3. Anchoring to purchase price for LTV — LTV is calculated against the lender’s appraised or underwritten value, not the purchase price. Paying above market means the lender’s LTV constraint produces a smaller loan than the buyer assumed. In the example above, the purchase price was $18.5M but the lender’s value was $14.8M — a 20% gap.
4. Treating a DSCR pass as full approval — A property that passes the 1.25x DSCR test may still fail the debt yield or terminal LTV test. These are independent constraints, and all must pass simultaneously. In low-rate environments, DSCR can appear comfortable while debt yield signals over-leverage.
5. Insufficient stress testing at balloon maturity — Using today’s low interest rates to project DSCR at refinancing in Year 10 creates false confidence. The loan must refinance into a future rate environment that is unknown at origination. Prudent underwriting tests a 150–200 basis point rate increase at balloon maturity to ensure the property can support refinancing.

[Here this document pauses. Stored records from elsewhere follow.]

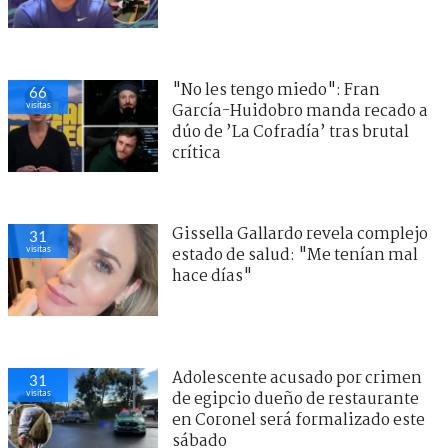
"No les tengo miedo": Fran
66
visitas
García-Huidobro manda recado a
dúo de ’La Cofradía’ tras brutal
crítica
Gissella Gallardo revela complejo
31
visitas
estado de salud: "Me tenían mal
hace días"
Adolescente acusado por crimen
31
visitas
de egipcio dueño de restaurante
en Coronel será formalizado este
sábado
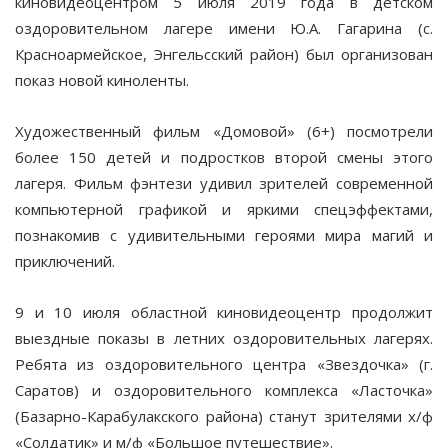
киновидеоцентром 5 июля 2019 года в детском
оздоровительном лагере имени Ю.А. Гагарина (с.
Красноармейское, Энгельсский район) был организован
показ новой киноленты.
Художественный фильм «Домовой» (6+) посмотрели
более 150 детей и подростков второй смены этого
лагеря. Фильм фэнтези удивил зрителей современной
компьютерной графикой и яркими спецэффектами,
познакомив с удивительными героями мира магий и
приключений.
9 и 10 июля областной киновидеоцентр продолжит
выездные показы в летних оздоровительных лагерях.
Ребята из оздоровительного центра «Звездочка» (г.
Саратов) и оздоровительного комплекса «Ласточка»
(Базарно-Карабулакского района) станут зрителями х/ф
«Солдатик» и м/ф «Большое путешествие».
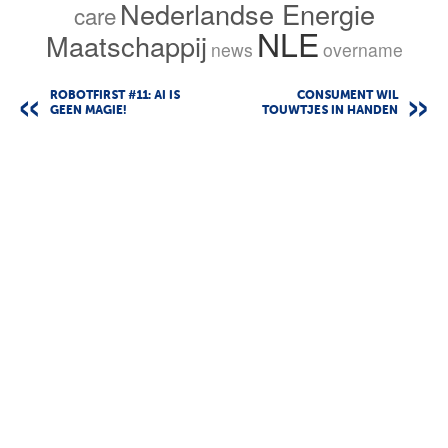
Nederlandse Energie
care
NLE
Maatschappij
news
overname
ROBOTFIRST #11: AI IS
CONSUMENT WIL
GEEN MAGIE!
TOUWTJES IN HANDEN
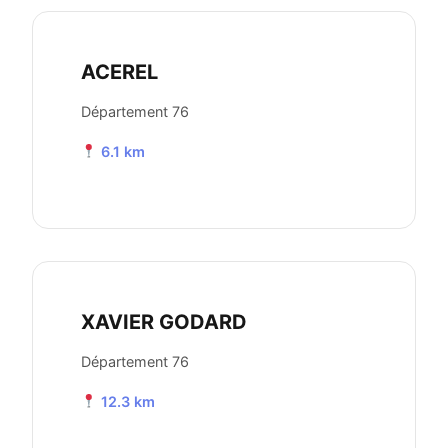
ACEREL
Département 76
6.1 km
XAVIER GODARD
Département 76
12.3 km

Limitations of Commercial Mortgage Underwriting
While underwriting is essential to managing credit risk, it has inherent limitations that borrowers and lenders should recognize:
Underwriting criteria are backward-looking and model-dependent. They rely on current income, recent comparable transactions, and projected cash flows — all of which can diverge materially from actual future performance.
1. Pro forma uncertainty — Multiyear cash flow projections depend on assumptions about rent growth, vacancy, and capital costs that are inherently uncertain. Even well-constructed pro formas cannot predict recessions, tenant bankruptcies, or market disruptions.
2. Cap rate cyclicality — Property values estimated via capitalization rates reflect current market sentiment. During boom periods, compressed cap rates produce high valuations and permissive LTV ratios. When cap rates revert, the same property may be worth 20–30% less — potentially pushing refinancing-era LTV above acceptable thresholds.
3. Static ratio limitations — DSCR and LTV are point-in-time snapshots. A property with strong initial ratios can deteriorate rapidly if a major tenant vacates or if interest rates rise before balloon maturity. This is why lenders supplement static ratios with multiyear pro forma analysis and stress testing.
4. Competitive pressure on standards — During strong lending markets, competitive pressure pushes lenders to relax criteria — accepting higher LTVs, lower DSCRs, or more aggressive income projections. The late-1980s commercial real estate crisis and the 2008 financial crisis both demonstrated how loosened underwriting standards amplify credit losses during downturns.
Frequently Asked Questions
Disclaimer
This article is for educational and informational purposes only and does not constitute investment or lending advice. Underwriting criteria, thresholds, and processes vary by lender type, property type, market conditions, and loan program. The figures and examples cited are representative industry ranges based on academic sources and should not be used as the basis for actual lending decisions. Always consult a qualified commercial mortgage professional for specific underwriting guidance.